Analysis of Active Tobacco Retailer Dealer Licenses in Queens.
NYC Open Data: NYC Open Data
Import Libraries:
library(tidyverse)
library(tidycensus)
library(RSocrata)
library(ggcharts)
library(ggblanket)
library(knitr)
library(DT)
library(sf)
library(scales)
library(viridis)
Import the data directly into RStudio using url path
OpenData <- read.socrata("https://data.cityofnewyork.us/resource/adw8-wvxb.csv")
Select the columns needed, filter by Queens Borough and rename them. I used the ZIP code to be able to compare the amount of Active Tobacco Retailer inbetween Queens.
columns <-c("Business.Name","Address.Borough","Address.ZIP","Latitude","Longitude","Location")
OpenDataTabacco <- OpenData %>%
select(all_of(columns)) %>%
filter(Address.Borough == "Queens") %>%
rename("NAME"="Business.Name",
"BOROUGH"="Address.Borough",
"ZIPcode"="Address.ZIP")
Made a Data Frame with the Name, Borough, Zip Code, Latitude, Longitude and Location. The three last columns I put because I tried to make a map, but I could not manage to do a Spatial Joint.
OpenDataTabacco %>%
datatable()

(Figure understanding tasks)
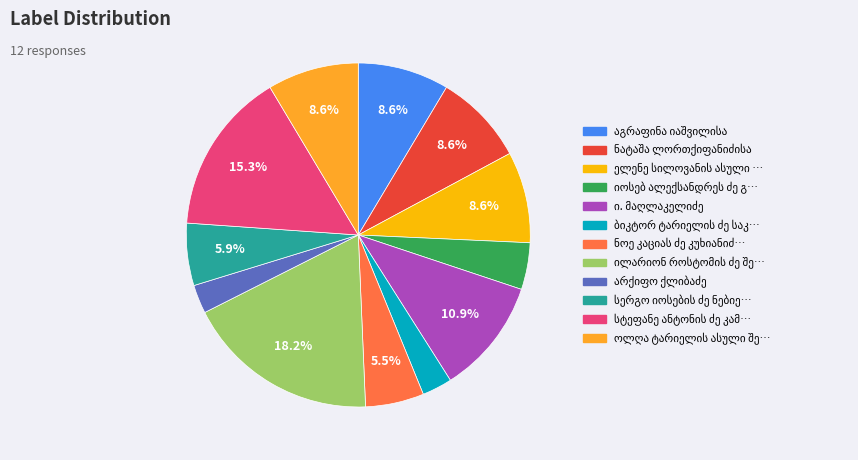

Does any single category account for the majority?

No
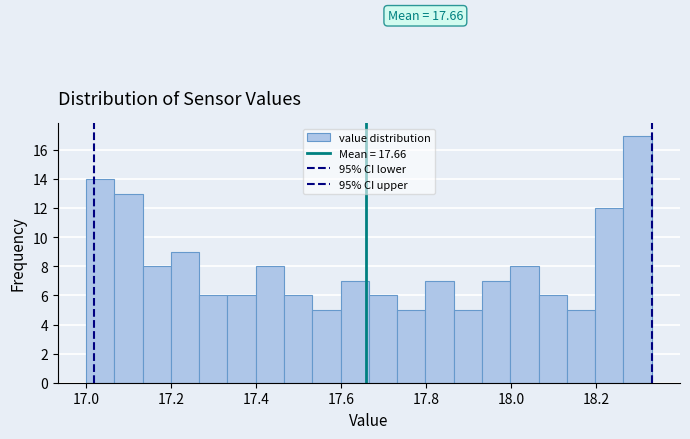

Read against the x-axis, roughly where is the centre of the tallest bar?

18.30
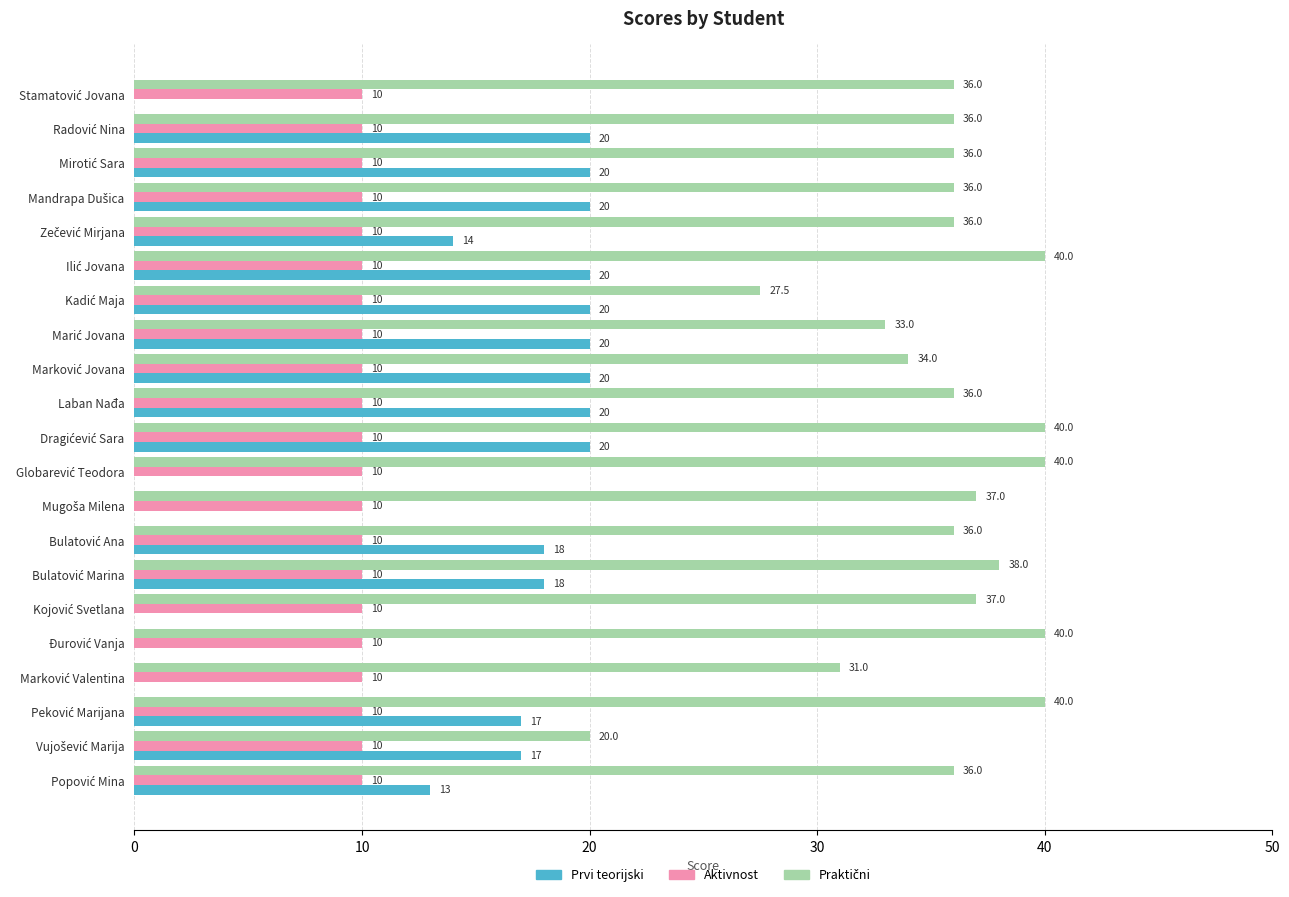

What value does the Aktivnost series have at Laban Nađa?

10.0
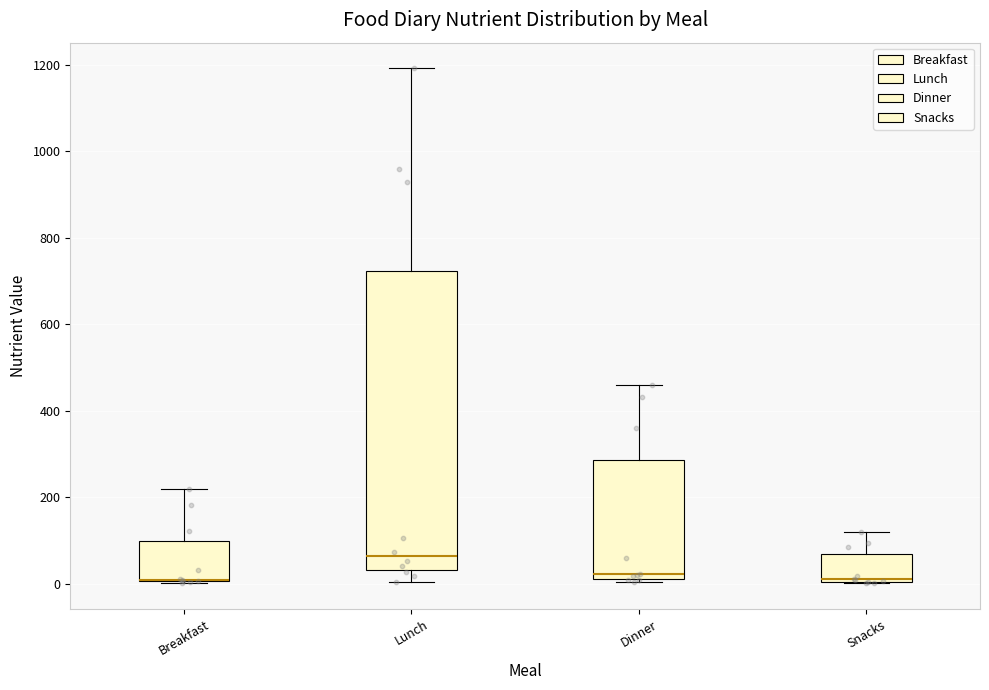

Where is the lower edge of the box for Dinner on the y-axis? The values are not printed on the chart, so give them approximately, as read against the axis.

20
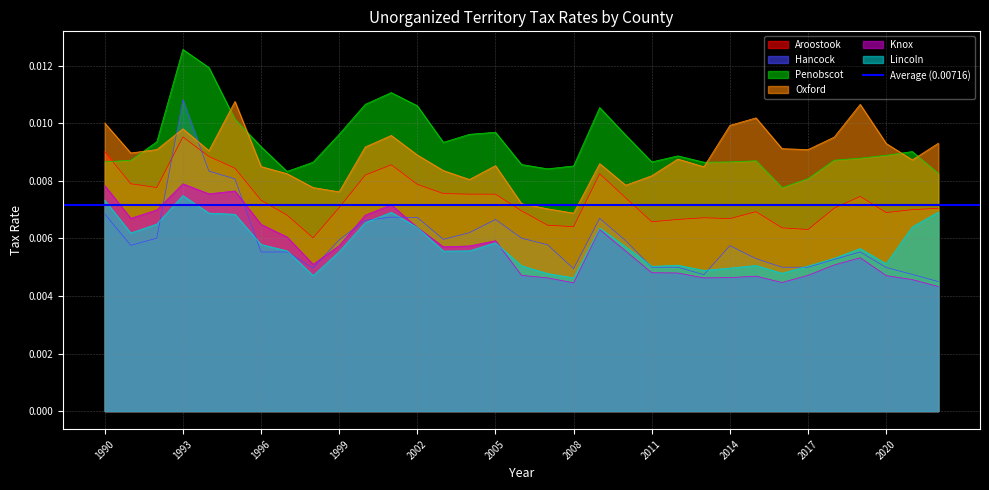

Is the value of Lincoln at 2010 greater than the value of Hancock at 2021?

Yes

* **Apply what you read**
**a.** List the column names assigned to the columns vector in the Queens tobacco retailer analysis.
**b.** Pick up the Queens tobacco retailer analysis after its final line and write the next part.

* **Exercise answers**
**a.** Business.Name, Address.Borough, Address.ZIP, Latitude, Longitude, Location

**b.**
To explore a bit more our dataset I made a SCATTER PLOT. Even though is not so useful as a map, at least show the abstract location of the Active Tobacco Retailer inbetween Queens.
ggplot(OpenDataTabacco, aes(x = Latitude, y = Longitude)) +
geom_point(size = .5) +
scale_x_continuous(labels = comma) +
scale_y_continuous(labels = comma) +
labs(x = "Latitude", y = "Longitude",
title = "Location",
caption = "Source: NYC Open Data")
Calculated summary statistics by ZIP Code
OpenDataTabacco_Stat <- OpenDataTabacco %>%
group_by(ZIPcode) %>%
summarise(ActiveTabacco = n()) %>%
mutate(ZIP_code = as.character(ZIPcode))
I plot a bar chart that compares the amount of Active Tobacco Retailer in between Queens by Zip Code.
ggplot(data=OpenDataTabacco_Stat,
aes(x=reorder(ZIP_code,ActiveTabacco),
y=ActiveTabacco)) +
geom_col() +
theme(axis.text.x=element_text(angle=90,hjust=1,vjust=0.1)) +
labs(x = "ZIPcode", y = "ActiveTabacco",
title = "Active Tabacco Business",
caption = "NYC Open Data")